So in a couple of days I feel like I am finally ready, as ready as I will be to step up and do something I have spent countless hours preparing to do.
When I reflect, I see how much time, money and effort I have put into this Bikepacking/self supported racing thing, and now its time to make it happen.
I do not have the luxuries that some of you do. I cannot simply pick up and go. I have Children to consider, and I really had to go into full planner mode to make it so my 10 year old could be taken care of and get to school and back while I am gone for a week maybe more. I am after all a single dad...
Admittedly, emotionally, once again I have been given what seemed an insurmountable challenge. The changes at work, affected me physically and deeply brought back some deep harbored feelings of rejection that I thought I had shook.
It felt as if a fatal wound had been re opened and for a moment there I thought for sure, I was lost. Finally ready to run away to some Mountain Town and claim my life as an Perpetual Earth walker.
You name it, in the past 1 and a half months it has happened to me. Job loss, emotional pain, car stolen, mortgage issues, etc, etc...
One right after the other, often on top of each other, creating a perfect storm of disastrous life changing events. I wont even go into the details.
All the while, I was at work, crawling under trailers, in hot attics, up and down ladders, etc, etc, 12 hour days almost every single work day.
But, I persevered.
Like a warrior should.
I remember about a year ago someone teased my warrior ethos, but they just don't get it.
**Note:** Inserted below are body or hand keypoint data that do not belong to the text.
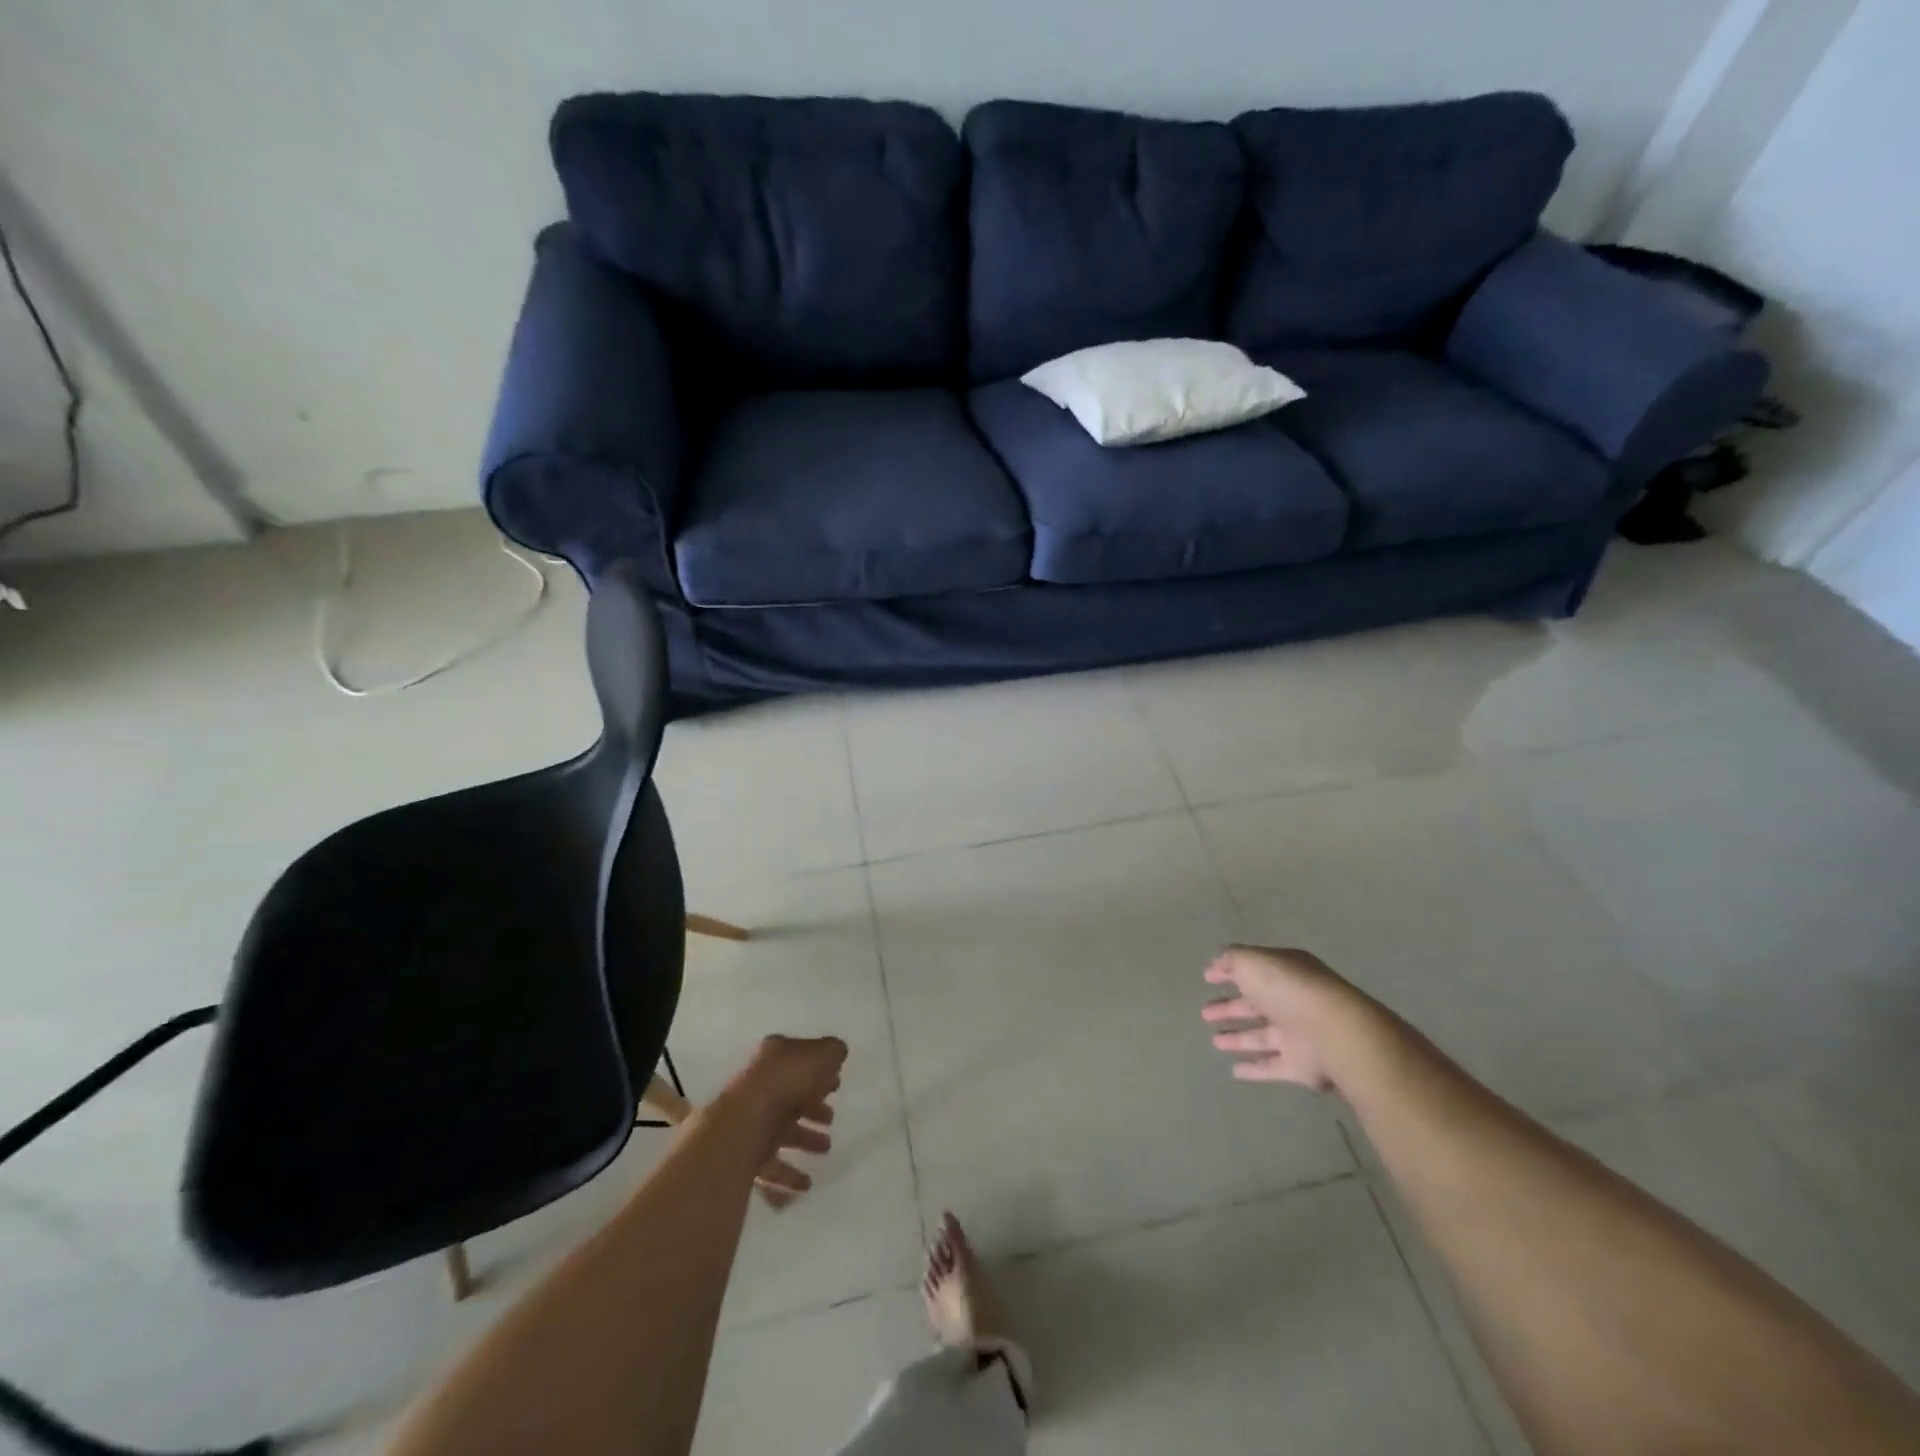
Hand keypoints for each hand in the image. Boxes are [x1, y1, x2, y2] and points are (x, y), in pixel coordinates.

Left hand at [723, 1035, 847, 1207]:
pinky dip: (787, 1176)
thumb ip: (833, 1052)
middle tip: (831, 1119)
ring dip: (804, 1139)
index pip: (798, 1060)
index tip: (836, 1085)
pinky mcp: (743, 1153)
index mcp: (773, 1057)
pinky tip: (805, 1184)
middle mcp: (758, 1085)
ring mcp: (749, 1120)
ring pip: (780, 1130)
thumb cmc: (786, 1082)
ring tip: (826, 1149)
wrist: (744, 1124)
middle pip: (789, 1096)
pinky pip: (769, 1165)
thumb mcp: (822, 1055)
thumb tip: (837, 1052)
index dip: (818, 1071)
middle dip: (812, 1108)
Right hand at [1201, 945, 1368, 1090]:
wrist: (1333, 1033)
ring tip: (1214, 1041)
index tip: (1207, 978)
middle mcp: (1292, 1002)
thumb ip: (1232, 960)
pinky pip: (1272, 1067)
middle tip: (1205, 1012)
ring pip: (1261, 1036)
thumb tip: (1217, 963)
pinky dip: (1255, 1069)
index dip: (1229, 972)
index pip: (1253, 970)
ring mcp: (1298, 1036)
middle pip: (1255, 1005)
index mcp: (1284, 972)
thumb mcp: (1251, 961)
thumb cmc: (1287, 989)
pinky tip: (1234, 1071)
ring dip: (1238, 1038)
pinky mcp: (1301, 1067)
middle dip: (1230, 1008)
That is my philosophy on life. I believe if I still existed in a tribe of my people I would be on a pony defending my clan.
I have no wars to fight, so I go out and create feats for myself.
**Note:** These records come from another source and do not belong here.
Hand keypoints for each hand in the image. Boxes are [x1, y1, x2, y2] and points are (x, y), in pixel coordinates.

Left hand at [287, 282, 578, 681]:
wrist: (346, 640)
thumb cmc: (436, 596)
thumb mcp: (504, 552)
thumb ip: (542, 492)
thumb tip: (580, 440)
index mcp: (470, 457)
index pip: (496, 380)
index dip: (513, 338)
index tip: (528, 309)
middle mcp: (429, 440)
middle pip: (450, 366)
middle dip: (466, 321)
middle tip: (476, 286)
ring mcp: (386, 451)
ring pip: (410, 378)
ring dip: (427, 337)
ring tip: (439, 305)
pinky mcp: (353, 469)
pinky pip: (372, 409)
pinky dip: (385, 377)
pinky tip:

I literally have spent the past 4 days sharpening my sword.
My sword being my bike.
I have spent the past four days, picking out my battle regalia. Going through every piece with a fine tooth combed, making easy decisions.
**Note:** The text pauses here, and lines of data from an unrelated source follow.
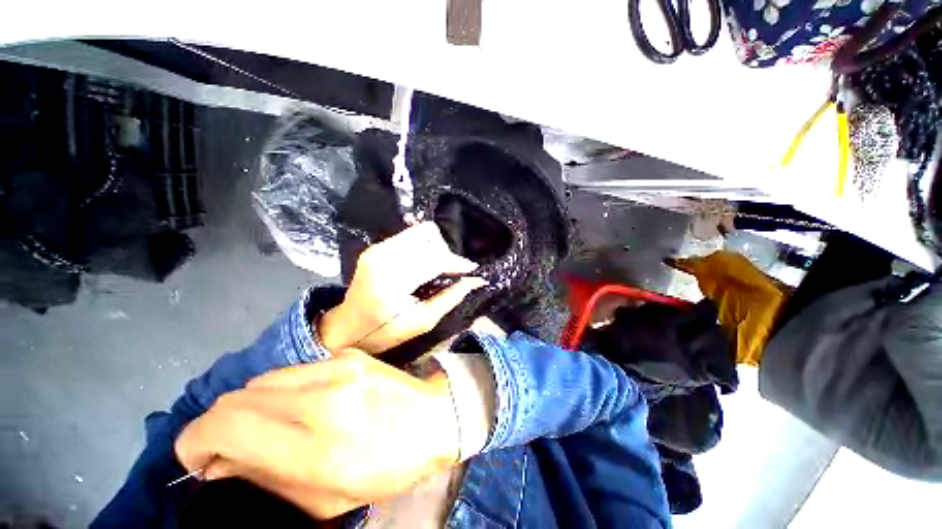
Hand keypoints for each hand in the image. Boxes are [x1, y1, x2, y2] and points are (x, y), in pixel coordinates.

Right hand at [174, 350, 458, 519]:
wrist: (432, 416)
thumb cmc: (385, 467)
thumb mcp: (324, 499)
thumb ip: (265, 477)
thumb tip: (220, 459)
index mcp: (314, 444)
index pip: (225, 426)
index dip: (195, 440)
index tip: (197, 457)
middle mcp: (322, 397)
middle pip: (238, 397)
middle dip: (219, 424)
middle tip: (228, 446)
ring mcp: (337, 367)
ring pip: (263, 379)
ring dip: (249, 405)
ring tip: (264, 424)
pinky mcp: (348, 353)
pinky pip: (295, 369)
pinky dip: (280, 389)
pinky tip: (296, 402)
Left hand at [319, 222, 487, 353]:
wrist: (347, 327)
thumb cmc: (385, 332)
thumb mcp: (422, 322)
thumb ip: (450, 298)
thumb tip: (474, 281)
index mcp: (391, 281)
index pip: (433, 259)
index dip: (456, 262)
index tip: (471, 270)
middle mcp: (382, 256)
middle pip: (428, 237)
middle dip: (446, 254)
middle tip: (451, 273)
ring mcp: (378, 248)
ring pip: (421, 232)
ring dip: (435, 247)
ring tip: (437, 268)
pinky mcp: (377, 247)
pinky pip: (410, 236)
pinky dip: (423, 247)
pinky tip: (423, 264)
I call them easy because the job is simple. I will eat, I will ride, and I will sleep. That's it. That right there helped me prioritize the amount of gear that I REALLY NEED for a 4 day adventure. I am on a mission.
My goal is simple. I don't even have a mileage goal any longer. I want to ride, all day, till a little past dark, then get up at daylight and do it again. That's it. However far I go is however far I go, I will stop and smell the roses and I will not ignore any naps under trees. That is of course till I reach Dalton...What happens at Dalton? Well, you will just have to see.
While I ride from one side of the Great State of Georgia to the other, I am on a battle to conquer my own mental weakness. I can pedal that far. I can pedal that long. I got the strength in my body, and the ability. BUT, mentally I am a P****Y.
I am being hard on myself, but that is the truth. That is where the true war will be, in my HEAD. Every time I have given up, its been because of it and its horrible advice.
So, its time. It's time to make all my hard work and testing pay off.
See you other brave souls on the start line.
Have your stuff together. Its going to be a blast. I will find a way to enjoy every single lesson that the creator will teach me on this journey.
Even though I pedal through them mountains alone, I have not made it to the line alone.
There are so many people who have helped me along the way. When I reflect I have some beautiful spirits in my life and I dedicate this ride to all who have helped me reach the level I am at, I could not have done it alone.
I hope through my self imposed challenges and adventures that I share That I have brought some inspiration to some of you. That through me you see hope and you see in all my crazy feats a glimmer that with desire and drive you can do so much.
Its been one hell of a journey folks and its far from over.
Stick around will ya,
take care,
Laters,
The NaKeD InDiaN
1 comment:
Good luck, dude. Have fun... that's what its all about.